(EXCERPTED RECORDS begins)

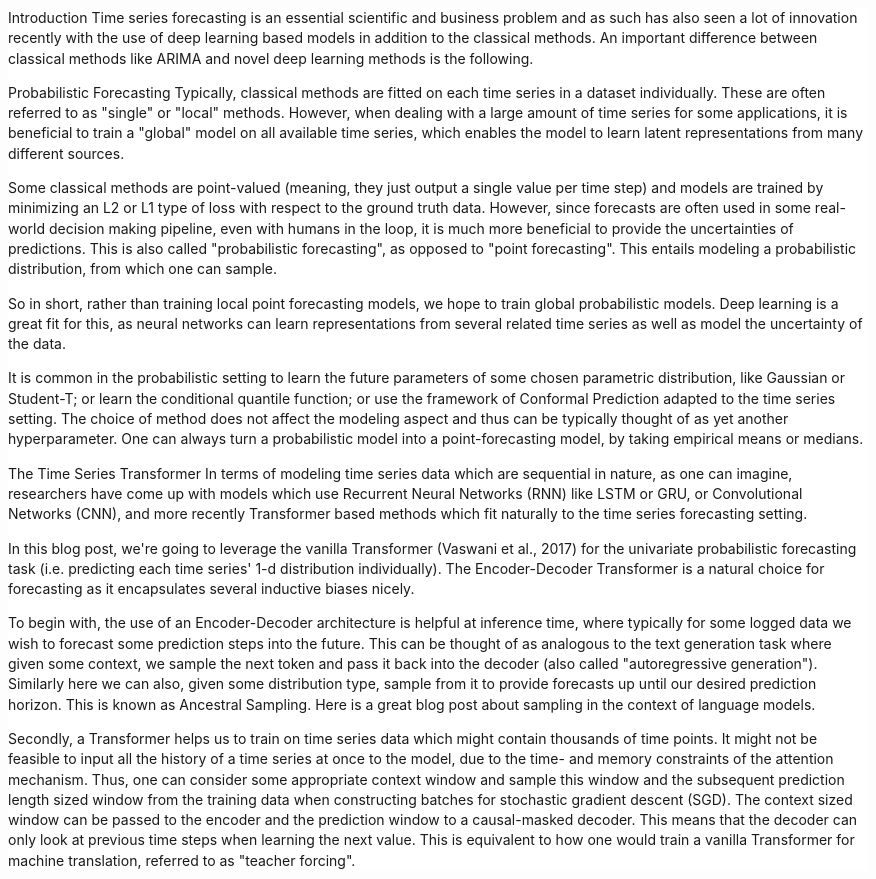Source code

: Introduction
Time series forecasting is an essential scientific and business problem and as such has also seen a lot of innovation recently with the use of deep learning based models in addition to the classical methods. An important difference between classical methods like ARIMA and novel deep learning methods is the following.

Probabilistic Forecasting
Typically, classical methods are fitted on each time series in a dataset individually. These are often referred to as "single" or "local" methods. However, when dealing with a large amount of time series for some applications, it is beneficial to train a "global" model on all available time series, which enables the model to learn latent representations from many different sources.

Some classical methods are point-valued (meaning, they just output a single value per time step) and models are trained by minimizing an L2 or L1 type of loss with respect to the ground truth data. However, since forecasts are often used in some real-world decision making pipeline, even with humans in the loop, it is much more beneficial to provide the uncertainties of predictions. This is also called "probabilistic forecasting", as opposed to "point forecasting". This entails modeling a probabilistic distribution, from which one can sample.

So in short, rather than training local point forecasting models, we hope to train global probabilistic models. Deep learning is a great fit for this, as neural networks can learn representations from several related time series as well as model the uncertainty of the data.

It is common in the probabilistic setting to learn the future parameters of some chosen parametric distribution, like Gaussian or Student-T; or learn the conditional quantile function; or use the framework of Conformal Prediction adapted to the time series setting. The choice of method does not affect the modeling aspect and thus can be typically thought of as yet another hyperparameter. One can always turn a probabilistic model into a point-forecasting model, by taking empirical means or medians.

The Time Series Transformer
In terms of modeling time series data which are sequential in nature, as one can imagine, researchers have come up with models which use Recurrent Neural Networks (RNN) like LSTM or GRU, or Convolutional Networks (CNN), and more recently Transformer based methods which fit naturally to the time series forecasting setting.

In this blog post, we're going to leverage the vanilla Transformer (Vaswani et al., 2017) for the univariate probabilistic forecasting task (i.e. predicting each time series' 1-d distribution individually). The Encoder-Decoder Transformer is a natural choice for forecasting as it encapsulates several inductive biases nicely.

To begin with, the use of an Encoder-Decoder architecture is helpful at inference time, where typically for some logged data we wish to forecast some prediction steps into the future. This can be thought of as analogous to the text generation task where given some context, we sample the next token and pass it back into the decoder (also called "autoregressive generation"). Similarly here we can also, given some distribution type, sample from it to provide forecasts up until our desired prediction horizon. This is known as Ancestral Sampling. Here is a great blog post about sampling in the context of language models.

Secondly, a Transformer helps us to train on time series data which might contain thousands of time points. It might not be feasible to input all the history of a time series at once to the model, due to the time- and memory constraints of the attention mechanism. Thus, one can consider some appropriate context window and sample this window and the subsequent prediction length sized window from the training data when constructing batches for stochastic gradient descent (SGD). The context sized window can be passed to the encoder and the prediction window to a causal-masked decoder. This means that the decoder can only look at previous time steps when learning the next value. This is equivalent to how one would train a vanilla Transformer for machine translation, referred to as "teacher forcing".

(EXCERPTED RECORDS ends)

Output every row above word for word, leaving out the pictures.

### [ANSWER FOR THIS EXERCISE]
Source code

: Introduction
Time series forecasting is an essential scientific and business problem and as such has also seen a lot of innovation recently with the use of deep learning based models in addition to the classical methods. An important difference between classical methods like ARIMA and novel deep learning methods is the following.

Probabilistic Forecasting
Typically, classical methods are fitted on each time series in a dataset individually. These are often referred to as "single" or "local" methods. However, when dealing with a large amount of time series for some applications, it is beneficial to train a "global" model on all available time series, which enables the model to learn latent representations from many different sources.

Some classical methods are point-valued (meaning, they just output a single value per time step) and models are trained by minimizing an L2 or L1 type of loss with respect to the ground truth data. However, since forecasts are often used in some real-world decision making pipeline, even with humans in the loop, it is much more beneficial to provide the uncertainties of predictions. This is also called "probabilistic forecasting", as opposed to "point forecasting". This entails modeling a probabilistic distribution, from which one can sample.

So in short, rather than training local point forecasting models, we hope to train global probabilistic models. Deep learning is a great fit for this, as neural networks can learn representations from several related time series as well as model the uncertainty of the data.

It is common in the probabilistic setting to learn the future parameters of some chosen parametric distribution, like Gaussian or Student-T; or learn the conditional quantile function; or use the framework of Conformal Prediction adapted to the time series setting. The choice of method does not affect the modeling aspect and thus can be typically thought of as yet another hyperparameter. One can always turn a probabilistic model into a point-forecasting model, by taking empirical means or medians.

The Time Series Transformer
In terms of modeling time series data which are sequential in nature, as one can imagine, researchers have come up with models which use Recurrent Neural Networks (RNN) like LSTM or GRU, or Convolutional Networks (CNN), and more recently Transformer based methods which fit naturally to the time series forecasting setting.

In this blog post, we're going to leverage the vanilla Transformer (Vaswani et al., 2017) for the univariate probabilistic forecasting task (i.e. predicting each time series' 1-d distribution individually). The Encoder-Decoder Transformer is a natural choice for forecasting as it encapsulates several inductive biases nicely.

To begin with, the use of an Encoder-Decoder architecture is helpful at inference time, where typically for some logged data we wish to forecast some prediction steps into the future. This can be thought of as analogous to the text generation task where given some context, we sample the next token and pass it back into the decoder (also called "autoregressive generation"). Similarly here we can also, given some distribution type, sample from it to provide forecasts up until our desired prediction horizon. This is known as Ancestral Sampling. Here is a great blog post about sampling in the context of language models.

Secondly, a Transformer helps us to train on time series data which might contain thousands of time points. It might not be feasible to input all the history of a time series at once to the model, due to the time- and memory constraints of the attention mechanism. Thus, one can consider some appropriate context window and sample this window and the subsequent prediction length sized window from the training data when constructing batches for stochastic gradient descent (SGD). The context sized window can be passed to the encoder and the prediction window to a causal-masked decoder. This means that the decoder can only look at previous time steps when learning the next value. This is equivalent to how one would train a vanilla Transformer for machine translation, referred to as "teacher forcing".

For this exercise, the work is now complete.